- _Task_
Gather each line in the items below that contains the word "chart". Case counts.

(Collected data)
━━━━━━━━━━━━━━━━━━━━━━━━━━━━━━
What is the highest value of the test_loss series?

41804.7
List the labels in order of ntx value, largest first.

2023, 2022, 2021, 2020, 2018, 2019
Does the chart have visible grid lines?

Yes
━━━━━━━━━━━━━━━━━━━━━━━━━━━━━━
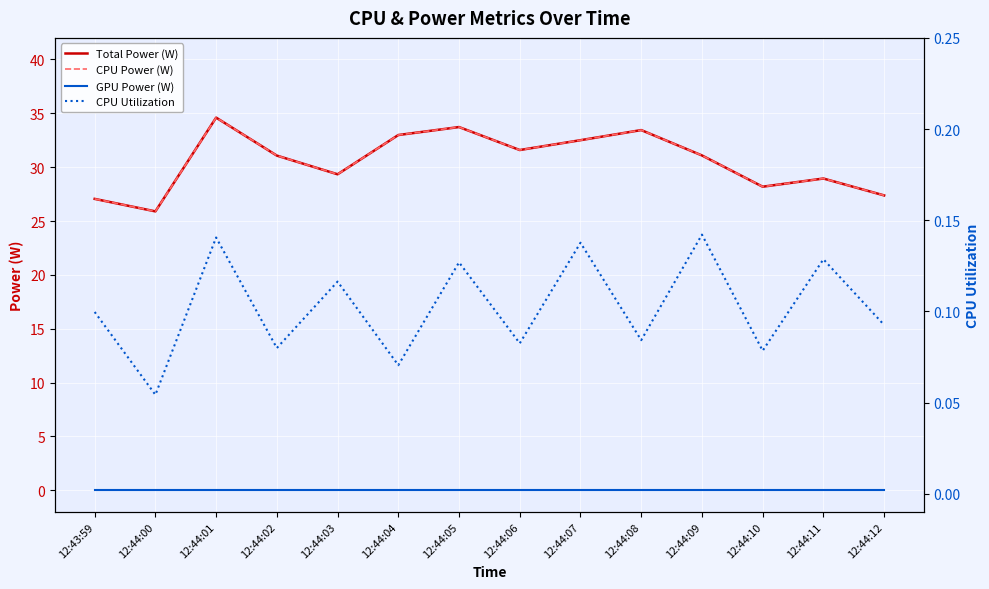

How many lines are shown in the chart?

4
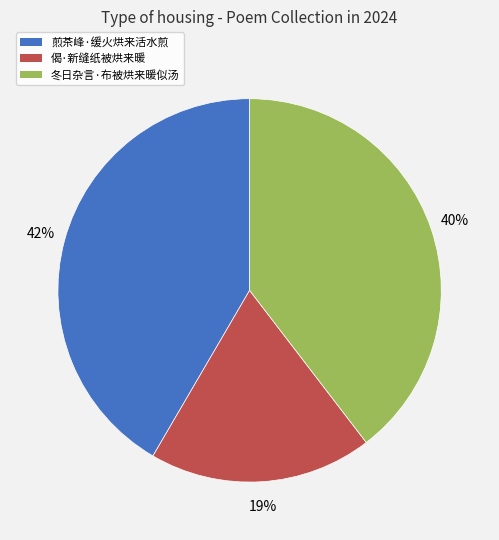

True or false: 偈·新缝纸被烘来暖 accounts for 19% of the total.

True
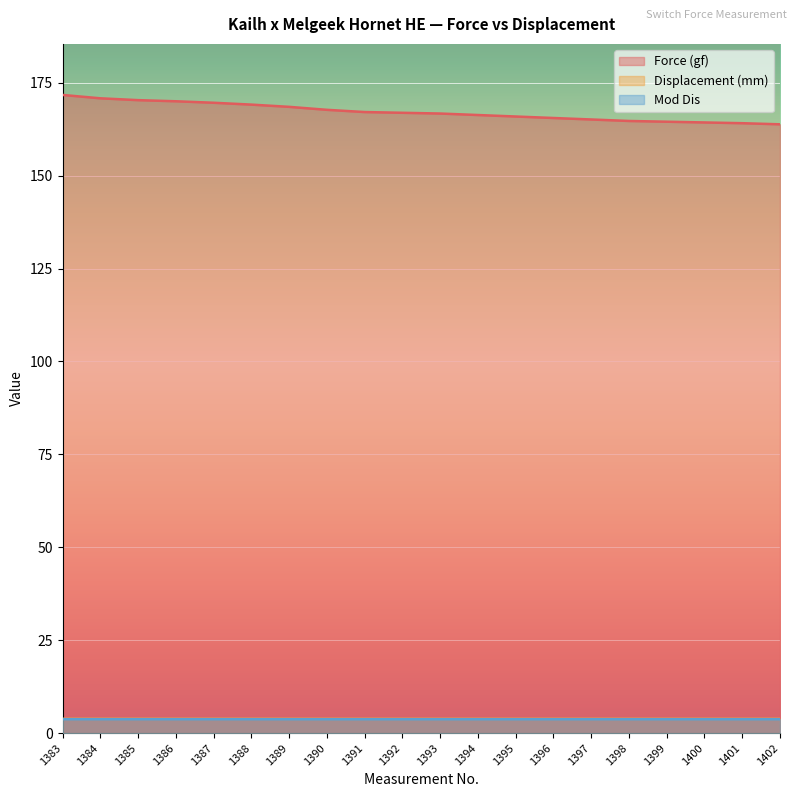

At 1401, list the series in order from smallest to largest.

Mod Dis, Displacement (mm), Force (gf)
━━━━━━━━━━━━━━━━━━━━━━━━━━━━━━
- _Result of this task_
Does the chart have visible grid lines?
How many lines are shown in the chart?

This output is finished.